As this mental accusation passed through my mind, I felt its harshness, its ingratitude, and as usual, having begun by condemning him, I ended by hating myself. I could not but acknowledge that all he said of Alice was touching and true, and I religiously resolved to undertake the part he pointed out to me in the spirit of expiation, and while in one sense I gave her my weak and unworthy support, on the other to cling to her, as to my refuge and my shield, from a love and from a hatred which made me equally tremble. The self-reproach which had immediately followed my harsh condemnation of Henry, at the very moment when he had made a great sacrifice in my behalf, however incomplete its generosity might have been, brought on as usual a reaction, and something of tenderness stole into my heart at the thought of so deep, so unconquerable an attachment as his. In Henry there always seemed to me to be two different natures, one harsh, selfish, sneering and heartless, the other tender almost as a woman's is tender, and gentle even to a fault. Notwithstanding all that I so often suffered from the first, I could not help being at times strangely subdued and touched by the last. His letter, too, like himself, appeared to have a two-fold character, and as I considered it under each in turn, my heart was alternately softened and hardened towards the writer.
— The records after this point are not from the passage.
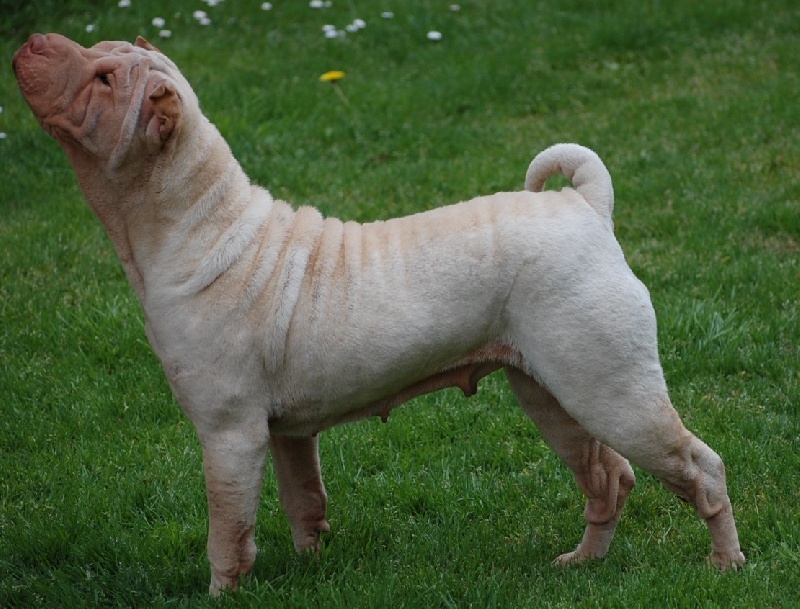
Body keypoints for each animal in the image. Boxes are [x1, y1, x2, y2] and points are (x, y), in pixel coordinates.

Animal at [13, 33, 745, 594]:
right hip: (551, 390)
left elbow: (228, 532)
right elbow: (304, 502)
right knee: (609, 477)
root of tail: (584, 206)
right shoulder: (285, 434)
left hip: (612, 390)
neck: (194, 222)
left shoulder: (228, 434)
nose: (33, 40)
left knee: (699, 466)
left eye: (106, 79)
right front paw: (312, 566)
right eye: (98, 55)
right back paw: (582, 563)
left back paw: (725, 564)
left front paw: (223, 592)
Soon I experienced one of those changes of mood, one of those abrupt transitions of feeling, which seem to transform us for the time into a different sort of being from that with which we are usually conscious of identity. A kind of feverish determination to be happy took possession of me, a careless disregard of the future, a sort of impassioned levity, of reckless childishness. I walked up and down my room with restless excitement; I longed now to return to London, to have my marriage declared, to be congratulated, to be talked to, to enter on a new state of things, and efface as much as possible, from my life and from my mind, the traces of the past.